Not sure I understand what you mean by this.
I appreciate everything you're saying and I do not disagree in principal. Perhaps my mistake was going through a 3rd party, and getting support service from this 3rd party. Though I think getting service support from a large telco who's base of operations are actually in Hong Kong actually sounds like a good idea.... but apparently I was just unlucky, or naive for thinking a multi-billion dollar company would actually provide a service they had sold (silly me!).
The whole experience has left me questioning the value of said support services. Now maybe in USA and the EU things are different and the support services can all be relied upon, but the only company I have seen in HK that actually provides a 'decent' support with regards to replacing failed hardware is Dell. Now I'm sure HP and other big hardware vendors all do good stuff in HK and fulfil their contractual obligations, but even they need hours in the best of scenarios. I generally need things fixed in minutes IF something goes wrong, and I need things to be as familiar as possible if trying something new.
I am actually very interested in hearing real world experience with the edgerouter infinity. It seems like a huge step above the edgerouter pro's. Dual hot swap PSU and 9 times more PPS compared to the er pro, on paper.
Also to keep the discussion going - what about lower end juniper mx-series. Mx5 for example - these seem to be in the 5k range second hand. What are the limitations there? (tagging @Clouvider and @bsdguy or anyone else who has experience with enterprise networking).
Look into 6WIND, its a software router using DPDK so you can achieve higher PPS than with something like VyOS.
A E3-1230v6 can handle about 30 million PPS.
Real world experience with that thingy I don't have to offer - and most probably won't ever.
But I know similar boxes (x tilera cores plus some switching chips). To make it short: I do not like it, not at all.
I'll give you 2 reasons:
16 cores at 1.8 GHz? Ridiculous. That shows that that thingy is either a marketing driven solution or they are clueless, or both. 16 GB memory, OK, but what would one use 16 high clock cores for in a router and a relatively small one at that?
From what I see it's a classical case of "take a 10 Gb 12 port switching chip, put 10 ports on fiber plugs and 1 on copper and use the last one to connect to the processor". Cheap but mindless and severely limited by design.
Second point: 80 Gb with (rather poor) 18 mio pps? Ridiculous. Do the math and see yourself; those 18 mio pps are 5.5 KB packets! In other words, that's a theoretical mix of switched(!) jumbo and 1KB packets. Plus: It's a clear indicator of [pls. give me another, a nicer more polite word for "nicely packaged scam"].

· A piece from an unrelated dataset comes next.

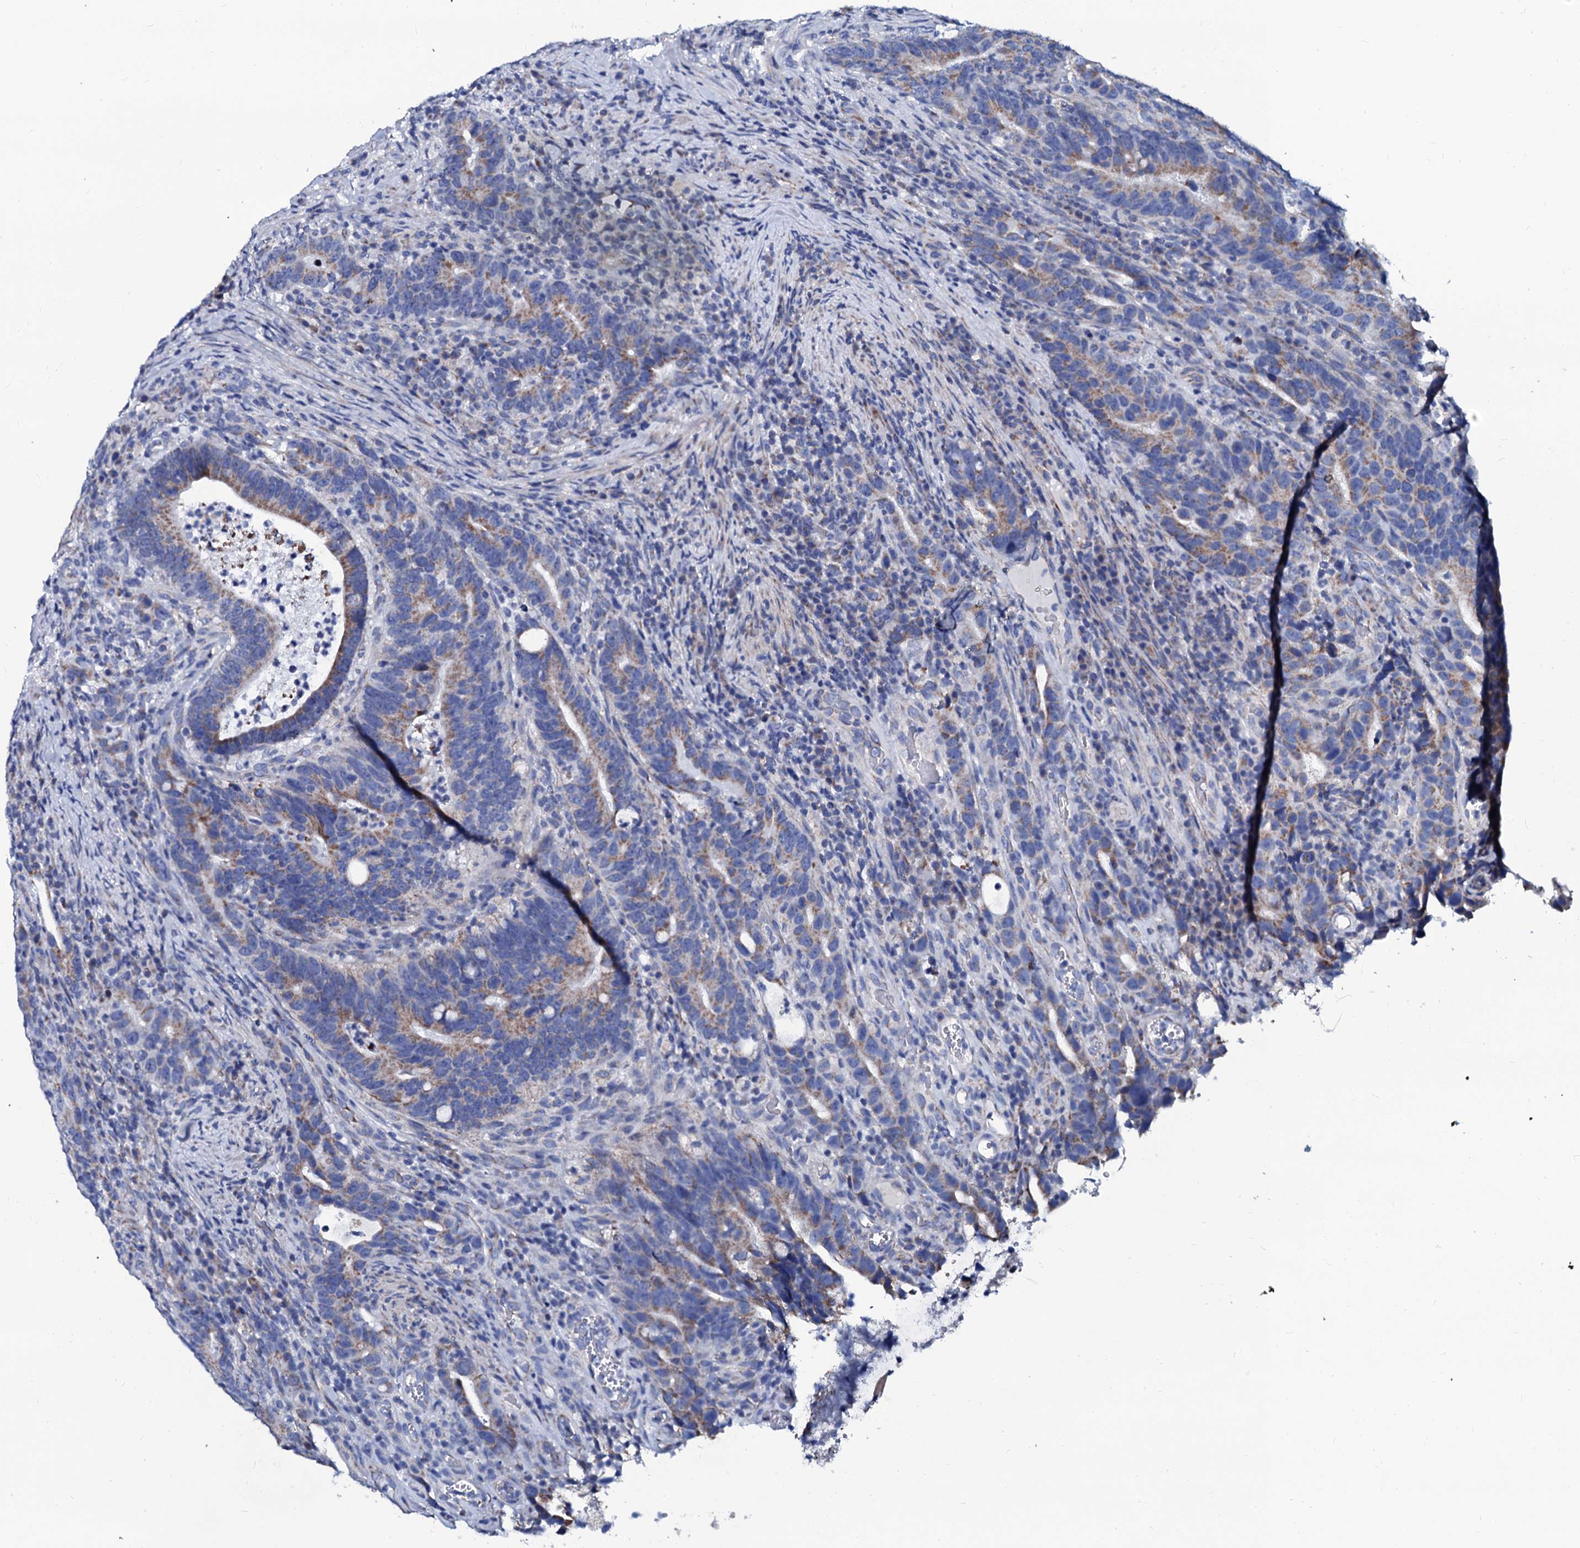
{"staining": {"intensity": "moderate", "quantity": "25%-75%", "location": "cytoplasmic/membranous"}, "tissue": "colorectal cancer", "cell_type": "Tumor cells", "image_type": "cancer", "snomed": [{"axis": "morphology", "description": "Adenocarcinoma, NOS"}, {"axis": "topography", "description": "Colon"}], "caption": "The image reveals a brown stain indicating the presence of a protein in the cytoplasmic/membranous of tumor cells in colorectal cancer (adenocarcinoma). Nuclei are stained in blue.", "gene": "SLC37A4", "patient": {"sex": "female", "age": 66}}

And finally, just guess what the 1 switch port to processor link can carry ... I think I'm generous in assuming that it's 2 or max. 4 serdes lines of 5 Gb each.

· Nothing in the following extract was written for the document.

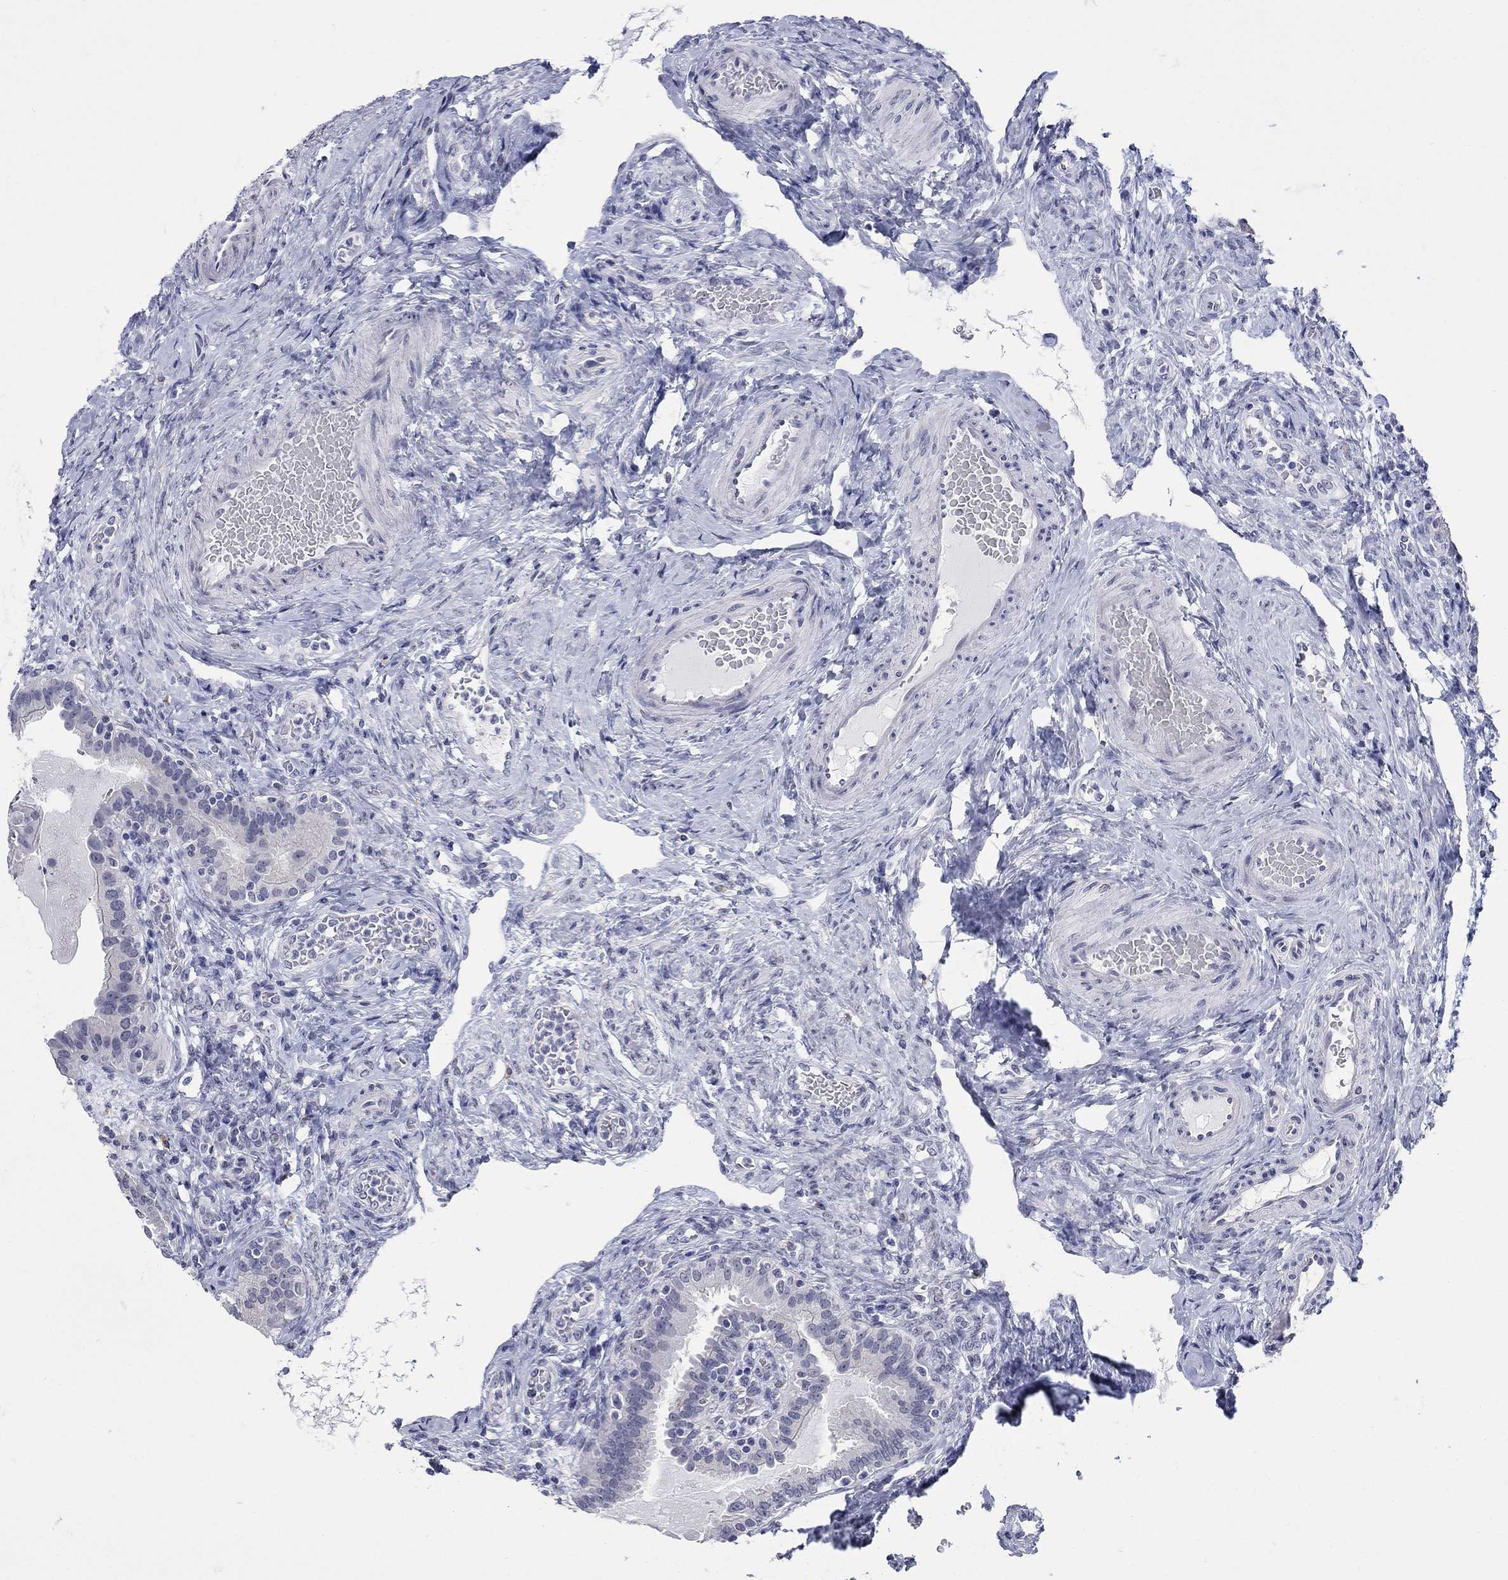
{"staining": {"intensity": "negative", "quantity": "none", "location": "none"}, "tissue": "fallopian tube", "cell_type": "Glandular cells", "image_type": "normal", "snomed": [{"axis": "morphology", "description": "Normal tissue, NOS"}, {"axis": "topography", "description": "Fallopian tube"}, {"axis": "topography", "description": "Ovary"}], "caption": "Glandular cells are negative for brown protein staining in normal fallopian tube. (Brightfield microscopy of DAB (3,3'-diaminobenzidine) immunohistochemistry at high magnification).", "gene": "ECEL1", "patient": {"sex": "female", "age": 41}}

A glorified pimped up switch. That's what this toy is. The only positive point is dual PS, which they probably included to make the toy look more professional and to draw attention away from the real meat.

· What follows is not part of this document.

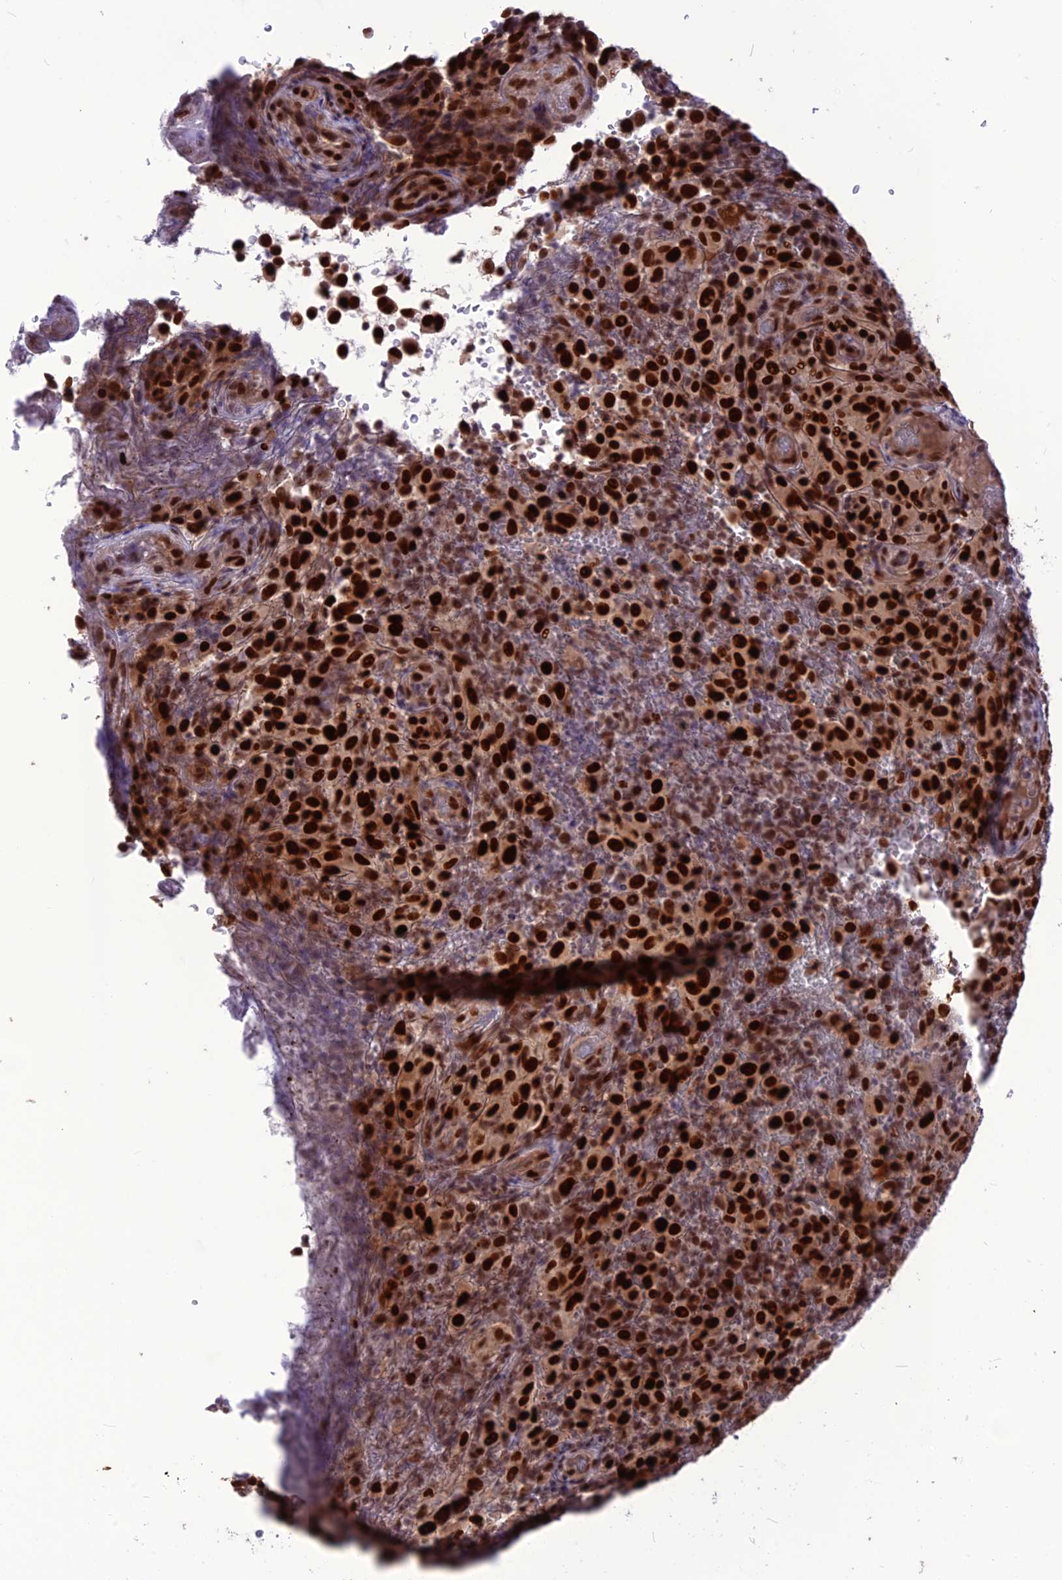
{"staining": {"intensity": "strong", "quantity": ">75%", "location": "nuclear"}, "tissue": "melanoma", "cell_type": "Tumor cells", "image_type": "cancer", "snomed": [{"axis": "morphology", "description": "Malignant melanoma, NOS"}, {"axis": "topography", "description": "Skin"}], "caption": "Immunohistochemistry image of malignant melanoma stained for a protein (brown), which reveals high levels of strong nuclear expression in approximately >75% of tumor cells.", "gene": "DIS3", "patient": {"sex": "female", "age": 82}}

My personal view: Stay away!
P.S. In case someone needs an all in one core device for a small scenario or some small pop or the like, you can consider that box as a dual 4 Gb backend pipes router plus 8 not fully used switch ports to collect/distribute internal traffic (8 Gb in total of which can be pumped to/from the backend pipe). As such it might be an acceptable solution.
New MX5 will cost you way more than MX104 which is much more capable, I'd perhaps recommend checking with your local reseller and try to negotiate down a little ;-). You can really get a new one cheaper than a used one on eBay quite often.
How about mikrotik cloudcore routers with 10Gbit? Im currently running one with 1x10Gbps and i have No packet loss (Yeah 0.3% at most) dropped
Isn't the MX104 about $50k?
All those cores and still only uses 1 for BGP. Slow in that respect.